BLOCCO DI TESTO:
━━━━━━━━━━━━━━━━━━━━
Il primo Outlast aveva stupito per la sua capacità di incutere terrore senza appoggiarsi ad arma alcuna. Nulla che Amnesia non avesse già esplorato, ma Outlast l’aveva fatto con competenza, rivelando una conoscenza e una padronanza notevoli nei confronti del survival da parte degli sviluppatori di Red Barrels. Il contesto del manicomio, in quel caso, era stato sfruttato in chiave horror. Non c’è dubbio che i manicomi rappresentino un grande bacino da cui attingere per narrare storie dell’orrore, sebbene racconti alternativi come quello di The Town of Light dimostrino che l’orrore dei manicomi non coincide necessariamente con mostri e fantasmi.
Outlast funzionava perché costruito intorno sia a un contesto macabro, sia a una meccanica angosciante che richiedeva al giocatore non di affrontare i nemici, ma di fuggire e nascondersi. Come non bastasse, a squarciare l’oscurità dei corridoi e degli anfratti del manicomio solo la visione notturna della propria videocamera. L’urgenza di recuperare batterie per mantenere in vita l’unica forma di “luce” diventava elemento ulteriore di stress. Per questo secondo capitolo gli sviluppatori hanno fatto tesoro di quanto imparato in precedenza, riproponendo una formula analoga ma cambiando setting e orizzonte narrativo.
━━━━━━━━━━━━━━━━━━━━
Aggiorna il passo del testo su Outlast che va da "Outlast funzionava perché" fino a "e orizzonte narrativo." compreso. Riscrivilo sostituendo "videocamera" con "fotocamera".

DATI ESTRATTI:
━━━━━━━━━━━━━━━━━━━━
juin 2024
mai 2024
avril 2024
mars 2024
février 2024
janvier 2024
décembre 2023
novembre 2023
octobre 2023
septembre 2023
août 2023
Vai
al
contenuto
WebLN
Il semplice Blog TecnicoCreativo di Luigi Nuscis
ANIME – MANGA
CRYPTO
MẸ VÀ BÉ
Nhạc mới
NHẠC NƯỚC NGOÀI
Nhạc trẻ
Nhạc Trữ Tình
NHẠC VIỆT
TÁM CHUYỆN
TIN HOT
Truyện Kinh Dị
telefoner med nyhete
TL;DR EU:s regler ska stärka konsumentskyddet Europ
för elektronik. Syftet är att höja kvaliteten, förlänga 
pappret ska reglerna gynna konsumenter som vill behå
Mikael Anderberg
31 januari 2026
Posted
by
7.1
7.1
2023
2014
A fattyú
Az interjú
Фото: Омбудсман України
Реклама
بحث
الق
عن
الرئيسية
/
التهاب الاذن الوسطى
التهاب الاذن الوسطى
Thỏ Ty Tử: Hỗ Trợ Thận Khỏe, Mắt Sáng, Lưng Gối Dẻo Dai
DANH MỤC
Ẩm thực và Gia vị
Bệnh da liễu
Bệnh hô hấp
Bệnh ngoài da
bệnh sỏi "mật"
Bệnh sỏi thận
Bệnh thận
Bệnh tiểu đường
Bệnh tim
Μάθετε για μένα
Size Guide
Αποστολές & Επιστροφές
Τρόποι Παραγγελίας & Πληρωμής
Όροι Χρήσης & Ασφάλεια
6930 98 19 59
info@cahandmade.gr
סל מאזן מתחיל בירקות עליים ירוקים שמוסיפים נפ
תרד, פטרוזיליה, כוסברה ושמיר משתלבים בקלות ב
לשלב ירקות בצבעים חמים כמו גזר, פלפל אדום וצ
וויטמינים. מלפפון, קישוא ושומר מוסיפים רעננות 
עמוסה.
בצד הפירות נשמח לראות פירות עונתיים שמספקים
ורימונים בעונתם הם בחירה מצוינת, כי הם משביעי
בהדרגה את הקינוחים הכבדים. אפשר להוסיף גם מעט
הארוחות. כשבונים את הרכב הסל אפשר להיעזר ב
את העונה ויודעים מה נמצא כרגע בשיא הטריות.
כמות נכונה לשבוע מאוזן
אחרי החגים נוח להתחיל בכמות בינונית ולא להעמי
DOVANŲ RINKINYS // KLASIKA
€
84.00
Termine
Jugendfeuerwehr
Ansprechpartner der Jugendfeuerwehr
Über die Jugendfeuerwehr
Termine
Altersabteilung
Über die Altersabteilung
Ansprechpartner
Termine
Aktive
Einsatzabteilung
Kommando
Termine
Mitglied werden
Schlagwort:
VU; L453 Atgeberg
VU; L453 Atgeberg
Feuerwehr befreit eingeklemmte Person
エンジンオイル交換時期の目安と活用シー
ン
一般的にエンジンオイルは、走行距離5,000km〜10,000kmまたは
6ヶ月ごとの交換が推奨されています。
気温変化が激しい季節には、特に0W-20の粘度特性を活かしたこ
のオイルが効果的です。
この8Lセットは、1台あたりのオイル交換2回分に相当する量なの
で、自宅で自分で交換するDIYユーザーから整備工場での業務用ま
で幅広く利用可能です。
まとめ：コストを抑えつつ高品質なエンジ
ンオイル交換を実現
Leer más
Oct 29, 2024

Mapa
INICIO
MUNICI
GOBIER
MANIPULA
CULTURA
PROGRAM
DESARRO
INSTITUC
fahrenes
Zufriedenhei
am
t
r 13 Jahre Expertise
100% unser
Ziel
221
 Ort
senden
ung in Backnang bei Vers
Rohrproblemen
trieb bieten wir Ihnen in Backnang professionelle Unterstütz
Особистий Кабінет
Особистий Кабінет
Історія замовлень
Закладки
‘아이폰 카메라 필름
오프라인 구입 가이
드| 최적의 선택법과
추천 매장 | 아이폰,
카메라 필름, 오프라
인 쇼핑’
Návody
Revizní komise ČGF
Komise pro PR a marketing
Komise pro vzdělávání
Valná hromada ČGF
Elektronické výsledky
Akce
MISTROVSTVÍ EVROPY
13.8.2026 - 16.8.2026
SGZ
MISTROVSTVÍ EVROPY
━━━━━━━━━━━━━━━━━━━━
SOLUZIONE SCRITTA:
Outlast funzionava perché costruito intorno sia a un contesto macabro, sia a una meccanica angosciante che richiedeva al giocatore non di affrontare i nemici, ma di fuggire e nascondersi. Come non bastasse, a squarciare l’oscurità dei corridoi e degli anfratti del manicomio solo la visione notturna della propria fotocamera. L’urgenza di recuperare batterie per mantenere in vita l’unica forma di “luce” diventava elemento ulteriore di stress. Per questo secondo capitolo gli sviluppatori hanno fatto tesoro di quanto imparato in precedenza, riproponendo una formula analoga ma cambiando setting e orizzonte narrativo.